Home Kebencanaan PKM Diperpanjang, Bansos di Kota Semarang Terus Digulirkan

PKM Diperpanjang, Bansos di Kota Semarang Terus Digulirkan

Semarang, Gatra.com – Bantuan sosial untuk warga terdampak pandemi Covid-19 terus digulirkan menyusul diberlakukannya perpanjangan pembatasan Kegiatan Masyarakat (PKM) di Kota Semarang.

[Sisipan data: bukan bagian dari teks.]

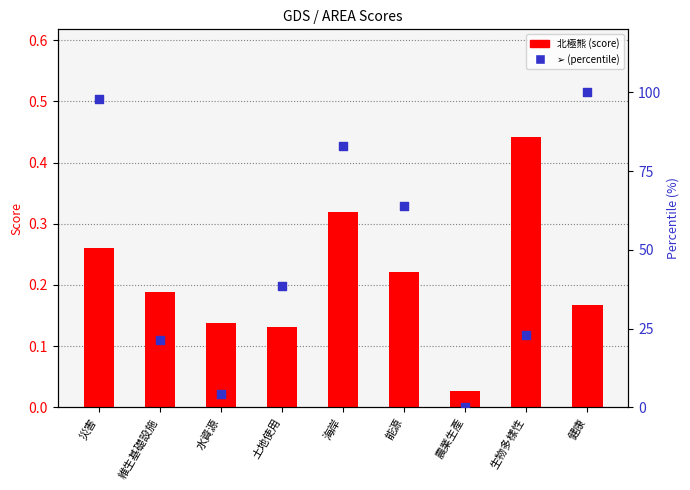

Which series contains the highest Y value?

➢ (percentile)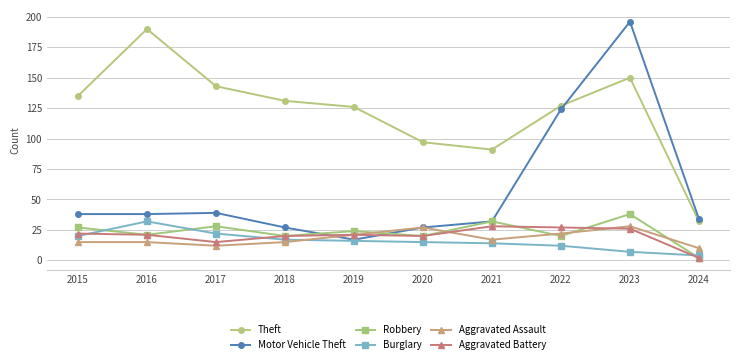

What are all the series names shown in the legend?

Theft, Motor Vehicle Theft, Robbery, Burglary, Aggravated Assault, Aggravated Battery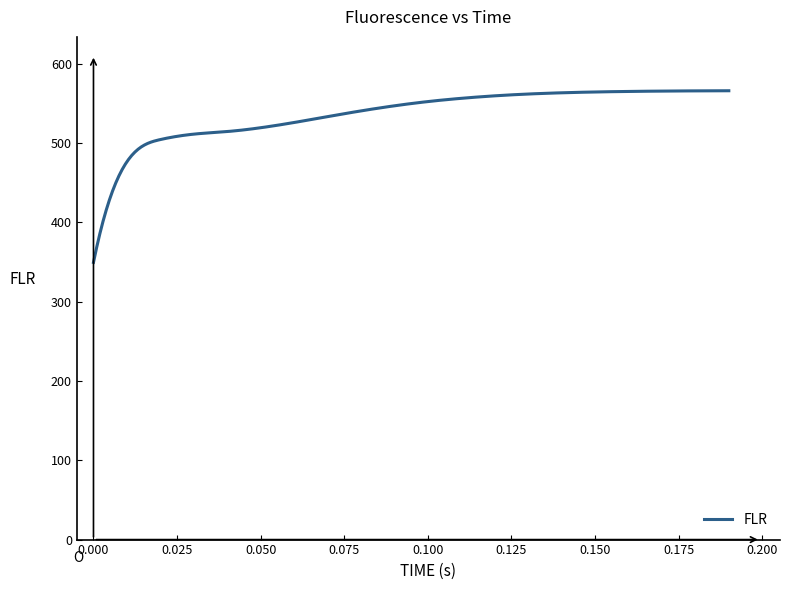

What is the difference between the maximum and minimum values?

216.5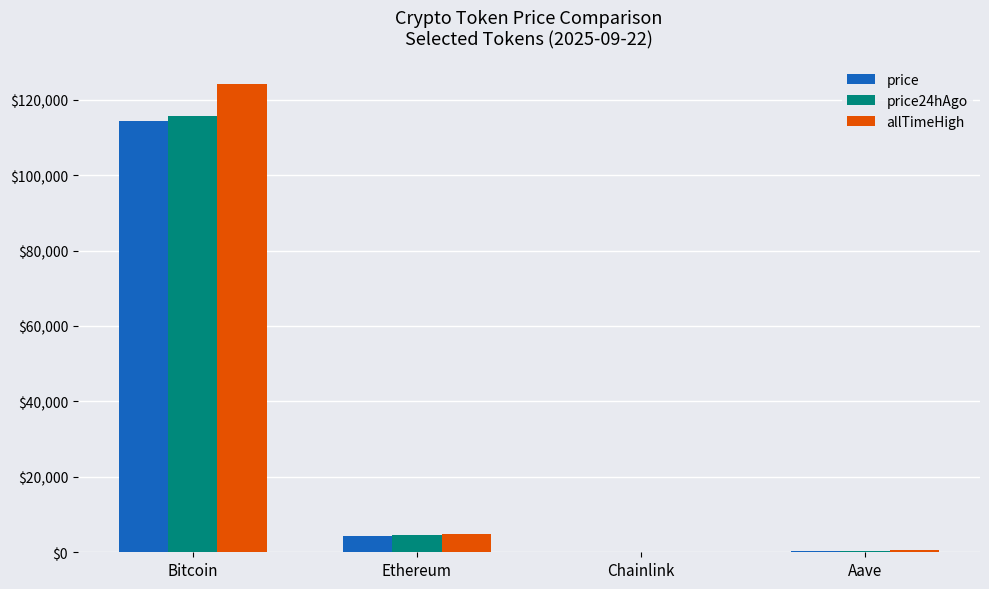

What is the difference between the allTimeHigh values at Ethereum and Aave?

4284.4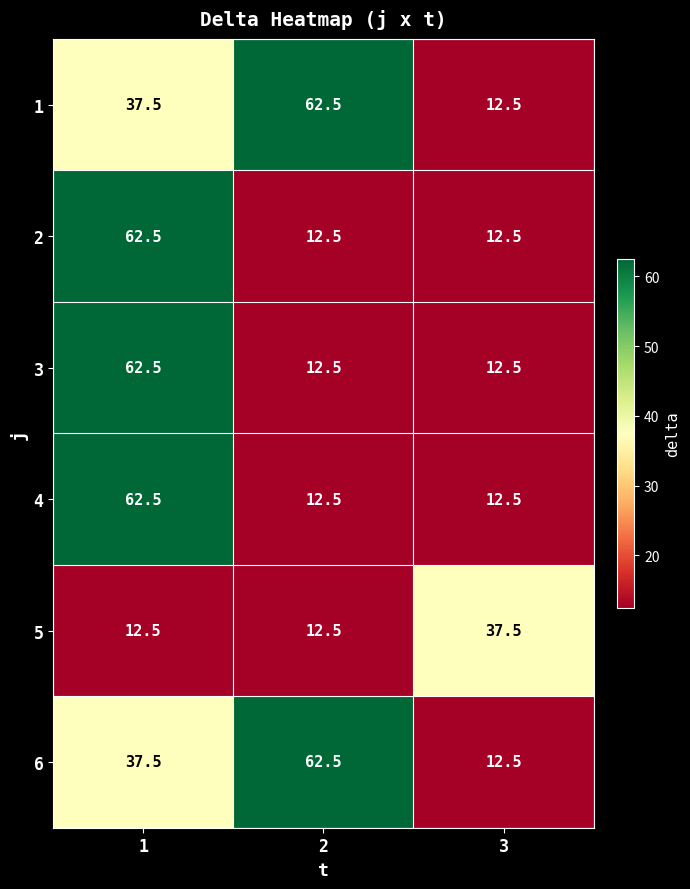

What is the difference between the highest and lowest values at 2?

50.0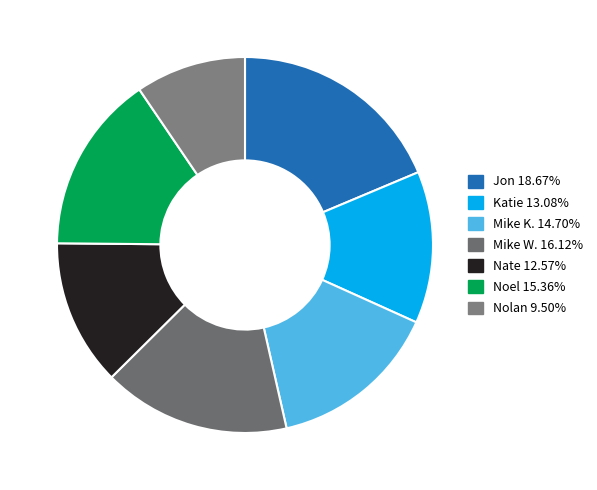

Is there a majority slice in this chart?

No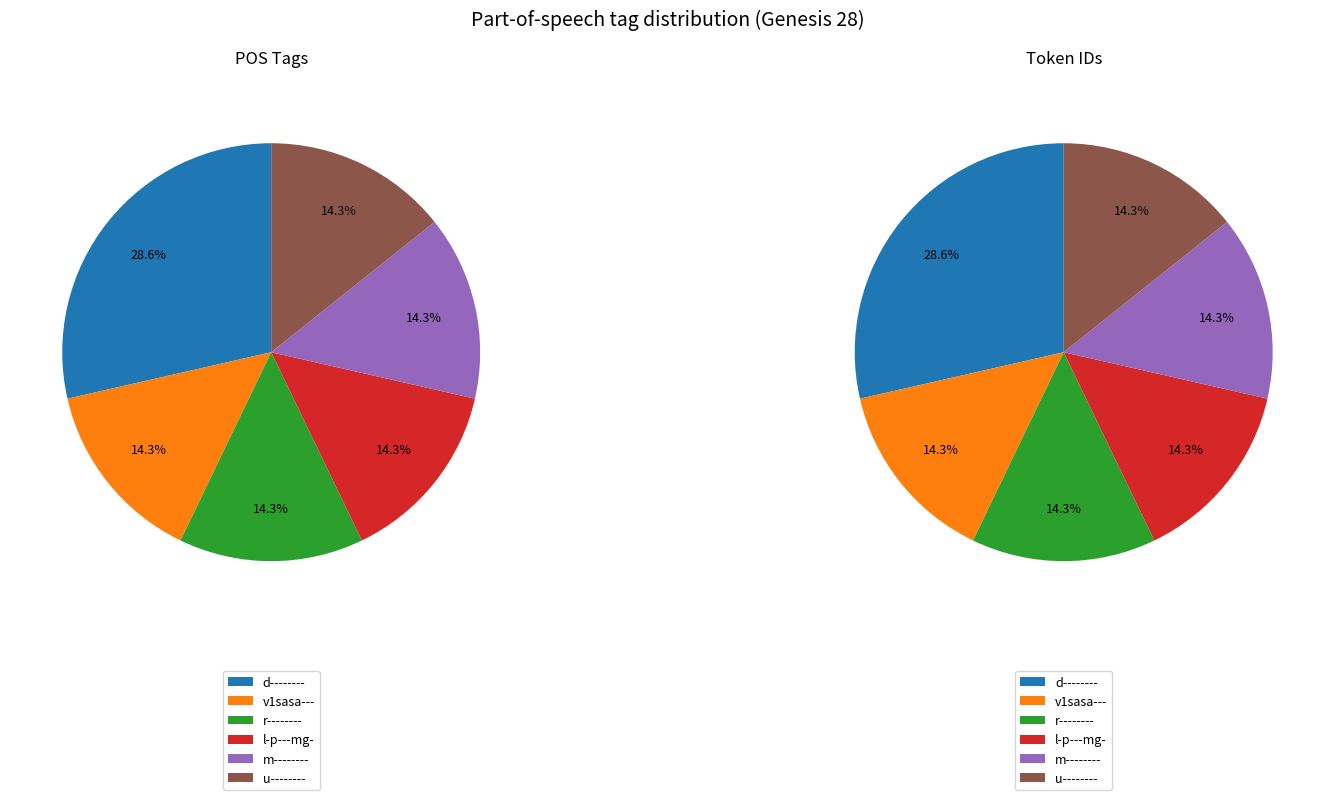

Which category has the biggest portion of the pie?

d--------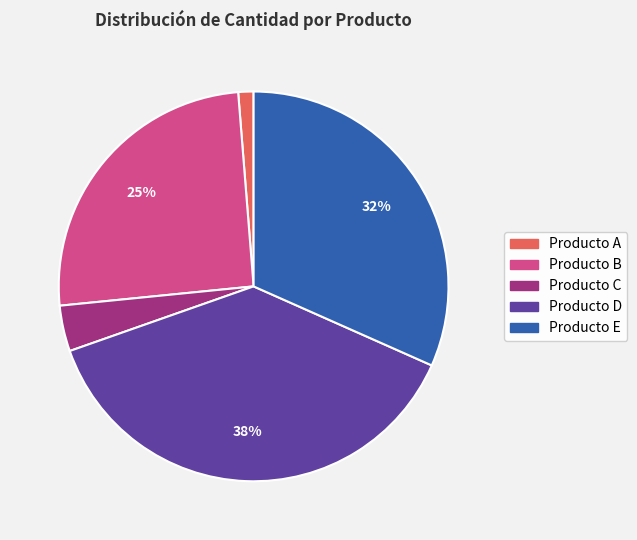

What is the smallest slice in the pie chart?

Producto A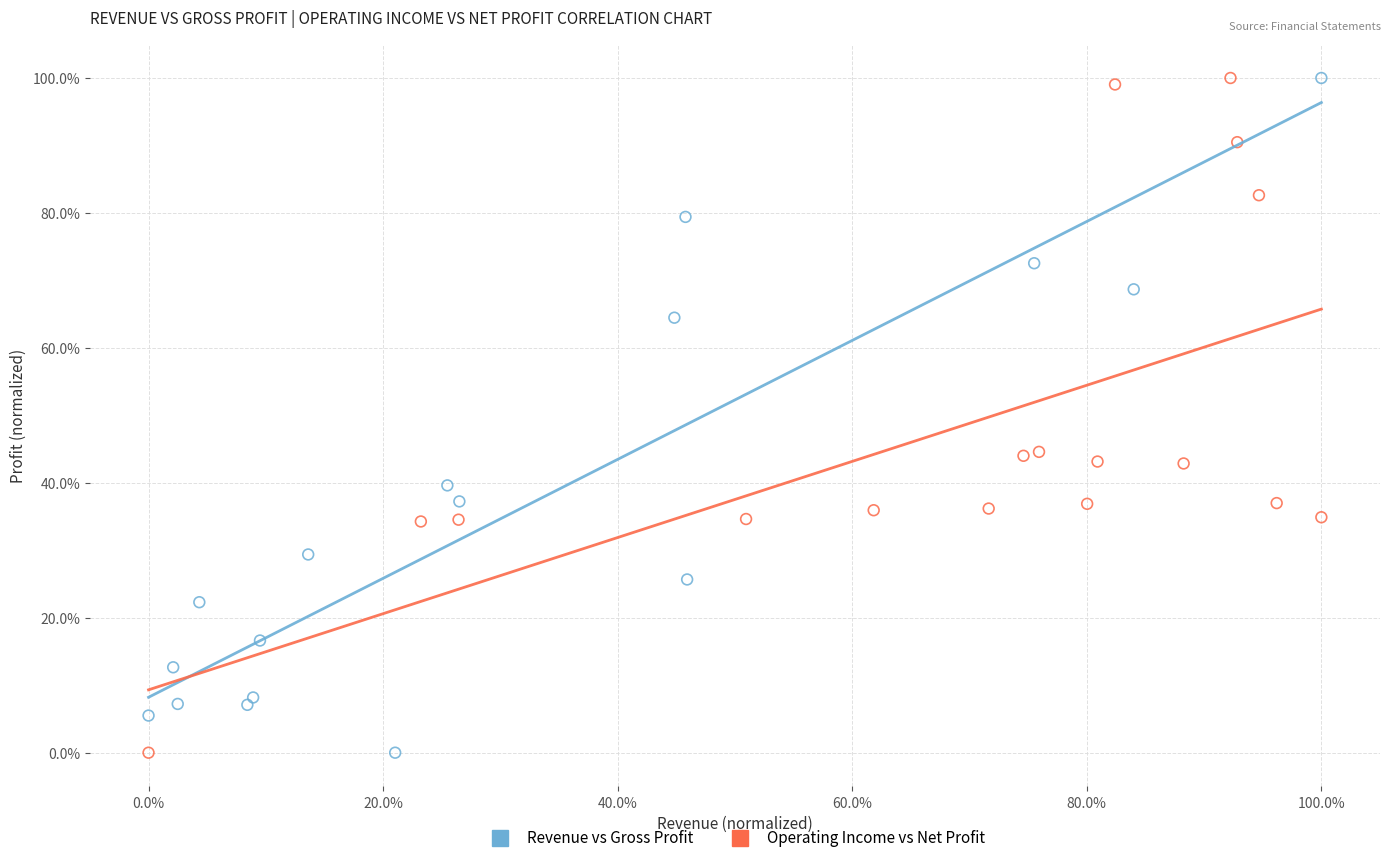

What are all the series names shown in the legend?

Revenue vs Gross Profit, Operating Income vs Net Profit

Diketahui, Wali Kota Semarang Hendrar Prihadi memutuskan untuk melakukan perpanjangan PKM, menyusul munculnya tiga klaster baru penyebaran Covid-19 di Kota Semarang. Ketiga klaster itu adalah klaster pasar, klaster lembaga pendidikan dan klaster rumah sakit.

“Bantuan sosial akan terus digulirkan kepada masyarakat. Diharapkan dengan adanya bantuan tersebut, masyarakat dapat terus tertib, dan bahkan meningkatkan ketertibannya dalam menjalankan physical distancing selama pemberlakuan PKM di Kota Semarang,” katanya, disela-sela penyaluran bantuan paket sembako melalui Masjid Agung Kauman Kota Semarang, bersama Ketua Kadin Jawa Tengah, Kukrit Suryo Wicaksono, dan Ketua Perhimpunan INTI Jawa Tengah, Gouw Andy Siswanto Jumat (22/5).

Dia menyebutkan, pembagian sembako dari Pemerintah Kota Semarang, walaupun rencana awal hingga bulan Juni, namun jika diperlukan akan diupayakan juga ada di bulan Juli 2020.

"Kalau yang BST kan selama tiga kali, bulan ini sudah sekali, berarti masih ada dua kali lagi, yaitu bulan Juni dan Juli. Untuk di tempat kami juga mengikuti seperti itu, sembakonya Juni juga masih ada, Juli kalau dimungkinkan juga kami sudah alokasikan anggarannya," terang Hendi.

Sementara itu, dalam penyaluran bantuan sembako melalui Masjid Agung Kauman, disalurkan bantuan berupa 1,7 ton beras dan 100 dus mie instant.

Ketua Takmis Masjid Agung Kauman, Hanief Ismail mengatakan, selama pemberlakuan PKM, Masjid Agung Kauman Kota Semarang telah menerima 1.743 paket sembako dari berbagai pihak. Bantuan disalurkan kepada masyarakat di sekitar Masjid Agung Kauman yang terdampak pandemi Covid-19.

“Bantuan itu secara khusus diperuntukan untuk para santri dan guru ngaji di Kota Semarang,” ucapnya.